Wednesday, July 14, 2010

Notes on the 1880 Census

The divisions that we currently use to think about Blackberry Creek had not quite come into being by 1880. For example, the area of Pond Creek falls under the heading of Lower Elkhorn Creek in the 1880 census. It also seems, from the family names, that the Blackberry section of the census crosses over Hardy Mountain and includes a good portion of Hardy, including the area where the McCoy's lived. It is also difficult to determine where you are at any given time, since it depends on how the census taker travelled.

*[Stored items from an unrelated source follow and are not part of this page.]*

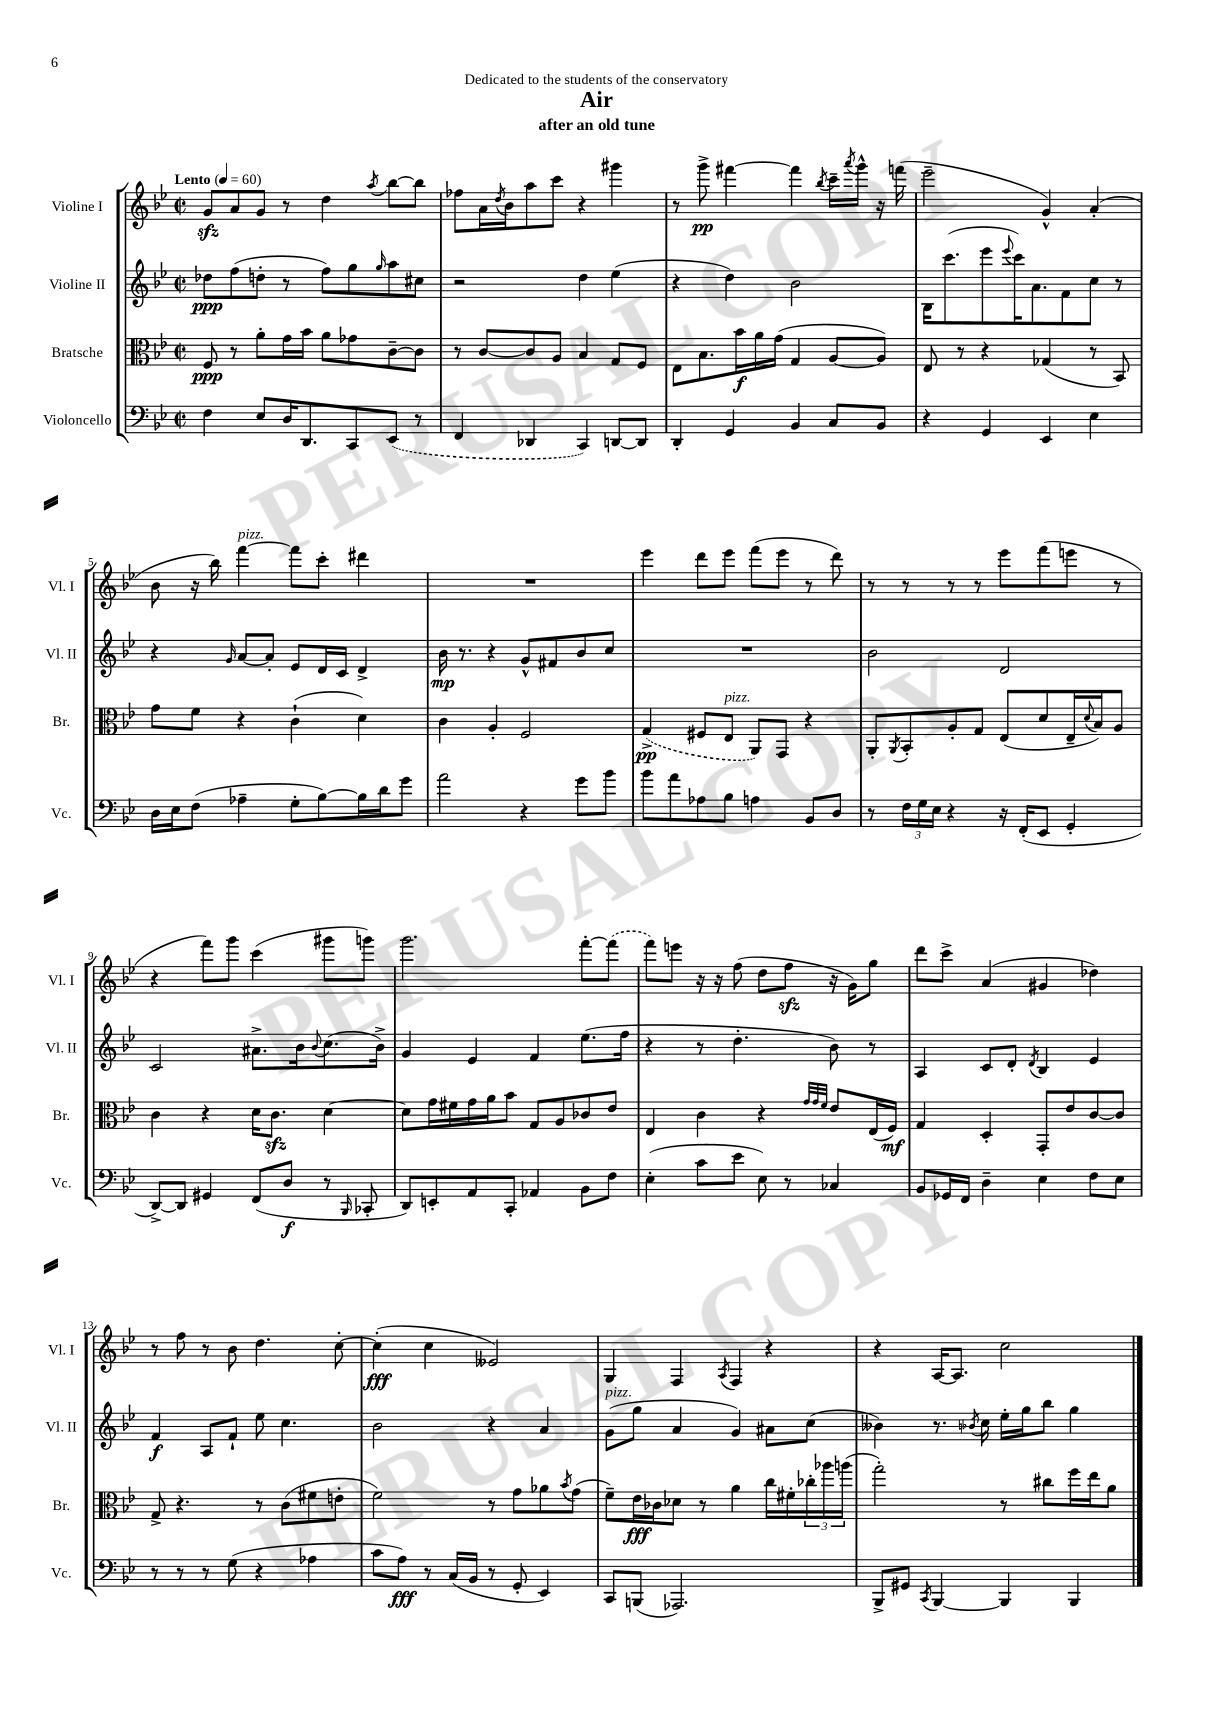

**kern	**dynam	**kern	**dynam	**kern	**dynam	**kern	**dynam
*part4	*part4	*part3	*part3	*part2	*part2	*part1	*part1
*staff4	*staff4	*staff3	*staff3	*staff2	*staff2	*staff1	*staff1
*I"Violoncello	*	*I"Bratsche	*	*I"Violine II	*	*I"Violine I	*
*I'Vc.	*	*I'Br.	*	*I'Vl. II	*	*I'Vl. I	*
*clefF4	*	*clefC3	*	*clefG2	*	*clefG2	*
*k[b-e-]	*	*k[b-e-]	*	*k[b-e-]	*	*k[b-e-]	*
*M2/2	*	*M2/2	*	*M2/2	*	*M2/2	*
*met(c|)	*	*met(c|)	*	*met(c|)	*	*met(c|)	*
*MM60	*	*MM60	*	*MM60	*	*MM60	*
=1	=1	=1	=1	=1	=1	=1	=1
!	!	!	!	!	!	!LO:TX:a:B:t=Lento	!
4F\	.	8F/	ppp	8dd-X\L	ppp	8gzz/L	.
.	.	8r	.	(8ff\	.	8a/	.
8E-/L	.	8a'\L	.	8ddn'\J	.	8g/J	.
16D/K	.	16g\L	.	8r	.	8r	.
8.DD/	.	16b-\JJ	.	.	.	.	.
.	.	8a\L	.	8ff\L)	.	4dd\	.
8CC/	.	8g-X\	.	8gg\	.	.	.
.	.	.	.	16qqgg/	.	8qaa/	.
(8EE-/J	.	[8c~\	.	8aa\	.	[8bb-\L	.
8r	.	8c\J]	.	8cc#X\J	.	8bb-\J]	.
=2	=2	=2	=2	=2	=2	=2	=2
4FF/	.	8r	.	2r	.	8ff-X\L	.
.	.	[8c/L	.	.	.	16a\L	.
.	.	.	.	.	.	8qdd/	.
.	.	.	.	.	.	16b-\J	.
4DD-X/	.	8c/]	.	.	.	8aa\	.
.	.	8A/J	.	.	.	8ccc\J	.
4CC/)	.	4B-/	.	4dd\	.	4r	.
[8DDn/L	.	8G/L	.	(4ee-\	.	4ggg#X\	.
8DD/J]	.	8F/J	.	.	.	.	.
=3	=3	=3	=3	=3	=3	=3	=3
4DD'/	.	8E-\L	.	4r	.	8r	.
.	.	8.B-\	.	.	.	8ggg^\	pp
4GG/	.	.	.	4dd\)	.	[4fff#X\	.
.	.	16b-\L	f	.	.	.	.
.	.	16a\	.	.	.	.	.
.	.	(16g\JJ	.	.	.	.	.
4BB-/	.	4G/	.	2b-\	.	4fff#\]	.
.	.	.	.	.	.	8qbb-/	.
8C/L	.	[8A/L	.	.	.	16ccc~\LL	.
.	.	.	.	.	.	8qaaa/	.
.	.	.	.	.	.	16ggg^^\JJ	.
8BB-/J	.	8A/J])	.	.	.	16r	.
.	.	.	.	.	.	(16fffn\	.
=4	=4	=4	=4	=4	=4	=4	=4
4r	.	8E-/	.	16B-\KL	.	2eee-~\	.
.	.	.	.	(8.ccc\	.	.	.
.	.	8r	.	.	.	.	.
4GG/	.	4r	.	8eee-\	.	.	.
.	.	.	.	8qqeee-/	.	.	.
.	.	.	.	16ccc\K)	.	.	.
.	.	.	.	8.a\	.	.	.
4EE-/	.	(4G-X/	.	.	.	4g^^/)	.
.	.	.	.	8f\	.	.	.
4E-\	.	8r	.	8cc\J	.	(4a'/	.
.	.	8BB-/)	.	8r	.	.	.
!!LO:LB:g=z
=5	=5	=5	=5	=5	=5	=5	=5
16D\LL	.	8g\L	.	4r	.	8b-\	.
16E-\J	.	.	.	.	.	.	.
(8F\J	.	8f\J	.	.	.	16r	.
.	.	.	.	.	.	16bb-\)	.
.	.	.	.	16qqg/	.	.	.
!	!	!	!	!	!	!LO:TX:a:i:t=pizz.	!
4A-X~\	.	4r	.	[8a/L	.	[4fff\	.
.	.	.	.	8a'/J]	.	.	.
8G'\L	.	(4c`\	.	8e-/L	.	8fff\L]	.
[8B-\)	.	.	.	16d/L	.	8ccc'\J	.
.	.	.	.	16c/JJ	.	.	.
16B-\L]	.	4d\)	.	4d^/	.	4ddd#X\	.
16d\J	.	.	.	.	.	.	.
8g\J	.	.	.	.	.	.	.
=6	=6	=6	=6	=6	=6	=6	=6
2a\	.	4c\	.	16b-\	mp	1r	.
.	.	.	.	8.r	.	.	.
.	.	4A'/	.	4r	.	.	.
4r	.	2F/	.	8g^^/L	.	.	.
.	.	.	.	8f#X/	.	.	.
8g\L	.	.	.	8b-/	.	.	.
8b-\J	.	.	.	8cc/J	.	.	.
=7	=7	=7	=7	=7	=7	=7	=7
8b-\L	.	(4G^/	pp	1r	.	4eee-\	.
8a\	.	.	.	.	.	.	.
8A-X\	.	8F#X/L	.	.	.	8ddd\L	.
!	!	!LO:TX:a:i:t=pizz.	!	!	!	!	!
8B-\J	.	8E-/J	.	.	.	8eee-\J	.
4An\	.	8AA/L)	.	.	.	(8fff\L	.
.	.	8GG/J	.	.	.	8eee-\J	.
8BB-/L	.	4r	.	.	.	8r	.
8D/J	.	.	.	.	.	8ddd\)	.
=8	=8	=8	=8	=8	=8	=8	=8
8r	.	8AA'/L	.	2b-\	.	8r	.
.	.	8qAA/	.	.	.	.	.
24F\LL	.	8BB-'/	.	.	.	8r	.
24G\	.	.	.	.	.	.	.
24E-\JJ	.	.	.	.	.	.	.
4r	.	8A'/	.	.	.	8r	.
.	.	8G/J	.	.	.	8r	.
16r	.	(8E-/L	.	2d/	.	8eee-\L	.
(16FF'/KL	.	.	.	.	.	.	.
8EE-/J	.	8d/	.	.	.	(8fff\	.
4GG'/	.	16E-~/L	.	.	.	8eeen\J	.
.	.	8qqd/	.	.	.	.	.
.	.	16B-/J)	.	.	.	.	.
.	.	8A/J	.	.	.	8r	.
!!LO:LB:g=z
=9	=9	=9	=9	=9	=9	=9	=9
[8DD^/L)	.	4c\	.	2c/	.	4r	.
8DD/J]	.	.	.	.	.	.	.
4GG#X/	.	4r	.	.	.	8fff\L)	.
.	.	.	.	.	.	8ggg\J	.
(8FF/L	.	16d\KL	.	8.a#X^\L	.	(4ccc\	.
.	.	8.czz\J	.	.	.	.	.
8D/J	f	.	.	.	.	.	.
.	.	.	.	16b-\k	.	.	.
.	.	.	.	8qqb-/	.	.	.
8r	.	[4d\	.	(8.cc\	.	8ggg#X\L	.
16qqBBB-/	.	.	.	.	.	.	.
8CC-X'/	.	.	.	.	.	8gggn\J)	.
.	.	.	.	16b-^\Jk)	.	.	.
=10	=10	=10	=10	=10	=10	=10	=10
8DD/L)	.	8d\L]	.	4g/	.	2.ggg\	.
8EEn'/	.	16g\L	.	.	.	.	.
.	.	16f#X\	.	.	.	.	.
8AA/	.	16g\	.	4e-/	.	.	.
.	.	16a\J	.	.	.	.	.
8CC'/J	.	8b-\J	.	.	.	.	.
4AA-X/	.	8G/L	.	4f/	.	.	.
.	.	8A/	.	.	.	.	.
8BB-\L	.	8c-X/	.	(8.ee-\L	.	[8fff'\L	.
8F\J	.	8e-/J	.	.	.	(8fff\J]	.
.	.	.	.	16ff\Jk	.	.	.
=11	=11	=11	=11	=11	=11	=11	=11
(4E-'\	.	4E-/	.	4r	.	8fff\L)	.
.	.	.	.	.	.	8eeen\J	.
8c\L	.	4c\	.	8r	.	16r	.
.	.	.	.	.	.	16r	.
8e-\J	.	.	.	4.dd'\	.	(8ff\	.
8E-\)	.	4r	.	.	.	8dd\L	.
8r	.	.	.	.	.	8ffzz\J	.
.	.	32qqg/LLL	.	.	.	.	.
.	.	32qqg/	.	.	.	.	.
.	.	32qqf/JJJ	.	.	.	.	.
4C-X/	.	8e-/L	.	8b-\)	.	16r	.
.	.	.	.	.	.	16g\KL)	.
.	.	(16E-/L	.	8r	.	8gg\J	.
.	.	16F/JJ)	mf	.	.	.	.
=12	=12	=12	=12	=12	=12	=12	=12
8BB-/L	.	4G/	.	4A/	.	8ddd\L	.
16GG-X/L	.	.	.	.	.	8ccc^\J	.
16FF/JJ	.	.	.	.	.	.	.
4D~\	.	4D'/	.	8c/L	.	(4a/	.
.	.	.	.	8d'/J	.	.	.
.	.	.	.	8qd/	.	.	.
4E-\	.	8GG'/L	.	4B-/	.	4g#X/	.
.	.	8e-/	.	.	.	.	.
8F\L	.	[8c/	.	4e-/	.	4dd-X\)	.
8E-\J	.	8c/J]	.	.	.	.	.
!!LO:LB:g=z
=13	=13	=13	=13	=13	=13	=13	=13
8r	.	8G^/	.	4f/	f	8r	.
8r	.	4.r	.	.	.	8ff\	.
8r	.	.	.	8A/L	.	8r	.
(8G\	.	.	.	8f`/J	.	8b-\	.
4r	.	8r	.	8ee-\	.	4.dd\	.
.	.	(8c\L	.	4.cc\	.	.	.
4A-X\	.	8f#X\	.	.	.	.	.
.	.	8en'\J	.	.	.	[8cc'\	.
=14	=14	=14	=14	=14	=14	=14	=14
8c\L	.	2f\)	.	2b-\	.	(4cc'\]	fff
8A\J)	fff	.	.	.	.	.	.
8r	.	.	.	.	.	4cc\	.
(16C/LL	.	.	.	.	.	.	.
16BB-/JJ	.	.	.	.	.	.	.
8r	.	8r	.	4r	.	2e--X/)	.
8GG'/	.	8g\L	.	.	.	.	.
4EE-/)	.	8a-X\	.	4a/	.	.	.
.	.	8qb-/	.	.	.	.	.
.	.	(8g\J	.	.	.	.	.
=15	=15	=15	=15	=15	=15	=15	=15
!	!	!	!	!LO:TX:a:i:t=pizz.	!	!	!
8CC/L	.	8f~\L)	.	(8g\L	.	4G/	.
(8BBBn/J	.	16e-\L	fff	8gg\J	.	.	.
.	.	16c-X\J	.	.	.	.	.
2.AAA-X/)	.	8d-X\J	.	4a/	.	4F/	.
.	.	8r	.	.	.	.	.
.	.	.	.	.	.	8qA/	.
.	.	4a\	.	4g/)	.	4F/	.
.	.	16cc\LL	.	8a#X\L	.	4r	.
.	.	16f#X'\	.	.	.	.	.
.	.	24cc-X'\	.	(8cc\J	.	.	.
.	.	24aa-X\	.	.	.	.	.
.	.	(24aan\JJ	.	.	.	.	.
=16	=16	=16	=16	=16	=16	=16	=16
8BBB-^/L	.	2gg'\)	.	4b--X\)	.	4r	.
8GG#X/J	.	.	.	.	.	.	.
8qCC/	.	.	.	.	.	.	.
[4BBB-/	.	.	.	8.r	.	[16A/KL	.
.	.	.	.	.	.	8.A/J]	.
.	.	.	.	8qb-X/	.	.	.
.	.	.	.	16cc\	.	.	.
4BBB-/]	.	8r	.	16ee-'\LL	.	2cc\	.
.	.	.	.	16gg\J	.	.	.
.	.	8cc#X\L	.	8bb-\J	.	.	.
4BBB-/	.	16ff\L	.	4gg\	.	.	.
.	.	16ee-\J	.	.	.	.	.
.	.	8a\J	.	.	.	.	.
==	==	==	==	==	==	==	==
*-	*-	*-	*-	*-	*-	*-	*-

In this census, for example, the Blackberry section begins on the bottom of the last page of the Lower Elkhorn Creek section, and, since the first Blackberry household is that of Ulysses Hatfield, it seems clear that the census taker came across Ball Fork and started there. At the foot of Ball Fork, he turned right and came up the creek, all the way to the last house in the head of the hollow - that of Ferrell Marion. After that, it's hard to tell whether he crossed the hill into Left Fork or came down and started just below Ball Fork. At any rate, he came down the creek, and it's easier to tell that when he was at Bluespring, the foot of Hardy Mountain, etc. I think he went all the way down to the river, then came back up the creek and crossed Hardy Mountain, listing the Farley's, then Scott's, then McCoys as he went through Hardy toward Williamson.

Part of the pleasure, though, is trying to figure out where the various homeplaces were.

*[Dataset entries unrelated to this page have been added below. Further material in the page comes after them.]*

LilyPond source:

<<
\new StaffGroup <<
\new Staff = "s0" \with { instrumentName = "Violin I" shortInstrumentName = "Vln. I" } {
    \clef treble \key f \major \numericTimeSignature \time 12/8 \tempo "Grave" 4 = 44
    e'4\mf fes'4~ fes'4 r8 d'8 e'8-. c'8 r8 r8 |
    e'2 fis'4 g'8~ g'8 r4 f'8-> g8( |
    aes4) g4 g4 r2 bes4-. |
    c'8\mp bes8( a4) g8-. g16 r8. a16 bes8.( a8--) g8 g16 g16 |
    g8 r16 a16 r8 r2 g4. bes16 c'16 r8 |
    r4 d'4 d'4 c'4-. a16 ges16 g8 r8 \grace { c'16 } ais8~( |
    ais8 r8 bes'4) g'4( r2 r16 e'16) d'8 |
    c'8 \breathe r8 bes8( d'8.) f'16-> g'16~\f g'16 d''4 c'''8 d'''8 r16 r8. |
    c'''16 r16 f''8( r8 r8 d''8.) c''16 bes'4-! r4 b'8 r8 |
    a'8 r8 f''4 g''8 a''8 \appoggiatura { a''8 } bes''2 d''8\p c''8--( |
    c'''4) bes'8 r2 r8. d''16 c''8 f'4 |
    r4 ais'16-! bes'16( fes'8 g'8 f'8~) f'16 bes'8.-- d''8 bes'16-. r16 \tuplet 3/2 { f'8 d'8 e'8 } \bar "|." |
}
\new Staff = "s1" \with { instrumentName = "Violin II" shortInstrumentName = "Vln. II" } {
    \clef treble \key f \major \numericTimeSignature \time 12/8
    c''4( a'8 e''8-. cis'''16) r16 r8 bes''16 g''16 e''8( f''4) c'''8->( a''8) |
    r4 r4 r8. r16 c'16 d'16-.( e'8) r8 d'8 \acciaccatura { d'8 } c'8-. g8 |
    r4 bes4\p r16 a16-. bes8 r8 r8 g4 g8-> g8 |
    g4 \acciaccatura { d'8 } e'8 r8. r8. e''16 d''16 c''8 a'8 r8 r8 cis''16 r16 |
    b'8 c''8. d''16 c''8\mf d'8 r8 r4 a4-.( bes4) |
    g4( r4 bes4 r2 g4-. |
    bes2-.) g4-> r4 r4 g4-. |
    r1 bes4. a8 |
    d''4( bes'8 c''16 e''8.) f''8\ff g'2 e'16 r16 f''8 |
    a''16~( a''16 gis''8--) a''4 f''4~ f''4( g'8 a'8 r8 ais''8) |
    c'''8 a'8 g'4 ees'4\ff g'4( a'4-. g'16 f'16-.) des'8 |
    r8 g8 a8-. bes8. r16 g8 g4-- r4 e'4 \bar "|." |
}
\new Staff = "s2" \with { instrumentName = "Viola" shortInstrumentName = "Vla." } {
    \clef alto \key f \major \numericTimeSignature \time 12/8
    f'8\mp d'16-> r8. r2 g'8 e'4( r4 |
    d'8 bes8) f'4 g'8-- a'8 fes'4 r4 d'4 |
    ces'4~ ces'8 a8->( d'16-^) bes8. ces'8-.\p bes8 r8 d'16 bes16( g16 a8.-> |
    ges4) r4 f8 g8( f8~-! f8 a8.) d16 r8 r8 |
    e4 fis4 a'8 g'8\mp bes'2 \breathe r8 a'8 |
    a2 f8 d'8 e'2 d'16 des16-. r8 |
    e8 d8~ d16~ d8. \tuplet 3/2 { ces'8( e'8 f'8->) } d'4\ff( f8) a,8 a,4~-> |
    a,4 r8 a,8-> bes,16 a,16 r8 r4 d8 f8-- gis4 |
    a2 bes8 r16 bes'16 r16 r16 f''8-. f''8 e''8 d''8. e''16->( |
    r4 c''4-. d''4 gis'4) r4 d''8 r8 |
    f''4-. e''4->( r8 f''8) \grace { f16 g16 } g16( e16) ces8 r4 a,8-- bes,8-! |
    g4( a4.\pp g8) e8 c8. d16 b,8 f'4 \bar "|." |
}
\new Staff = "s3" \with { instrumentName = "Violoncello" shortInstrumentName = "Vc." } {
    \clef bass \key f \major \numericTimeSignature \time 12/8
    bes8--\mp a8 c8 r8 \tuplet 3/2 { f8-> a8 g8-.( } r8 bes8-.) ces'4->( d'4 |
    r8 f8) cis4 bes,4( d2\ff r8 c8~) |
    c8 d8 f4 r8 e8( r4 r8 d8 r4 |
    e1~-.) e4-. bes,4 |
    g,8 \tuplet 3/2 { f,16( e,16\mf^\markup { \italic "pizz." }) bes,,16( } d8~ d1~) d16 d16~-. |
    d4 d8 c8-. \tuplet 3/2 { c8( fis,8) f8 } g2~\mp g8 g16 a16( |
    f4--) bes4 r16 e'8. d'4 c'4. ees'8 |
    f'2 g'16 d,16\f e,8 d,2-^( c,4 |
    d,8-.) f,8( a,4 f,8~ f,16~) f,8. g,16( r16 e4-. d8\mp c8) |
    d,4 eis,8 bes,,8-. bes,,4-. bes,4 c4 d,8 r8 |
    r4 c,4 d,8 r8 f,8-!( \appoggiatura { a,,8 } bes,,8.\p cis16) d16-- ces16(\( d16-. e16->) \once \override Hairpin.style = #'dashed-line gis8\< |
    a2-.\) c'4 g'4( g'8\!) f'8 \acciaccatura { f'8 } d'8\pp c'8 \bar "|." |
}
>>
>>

Dramatis Personae - The Hatfields

Joseph B. Hatfield and his brother Valentine come to what became known as Blackberry Creek at some point around 1814/1815. They settled, as near as we can tell, on the banks of the Tug River near present-day Matewan. While there may have been some moving back and forth across the river in the early years, eventually both brothers end up on the Kentucky side of the river. Both brothers are married to daughters of Ferrell Evans, who lives on Blackberry Creek with them. By 1830, Valentine and Ferrell Evans move their growing families across the river to Gilbert, West Virginia.

Joseph remains on Blackberry Creek, living, I think, on the river at what is now Buskirk. Joseph's children, however, move inward, up the creek. By 1830, Joseph's younger half-brother George moves to Blackberry Creek as well, settling near the mouth of Bluesrping Hollow. Later their younger brother Jeremiah also comes, as well as their father Ephraim (Eaf), who died in 1847 and is buried in the Anderson Hatfield Cemetery at the mouth of Dials Branch.

In the 1880 census, Upper Blackberry Creek is primarily home to the Hatfields - Joseph's children tend to cluster in Buskirk (Valentine, McGinnis, Joseph II) and above Left Fork (Ferrell Marion, Richard Thomas, Ephraim). George and his children tend to live from Bluespring down to the foot of Hardy/Blackberry Mountain.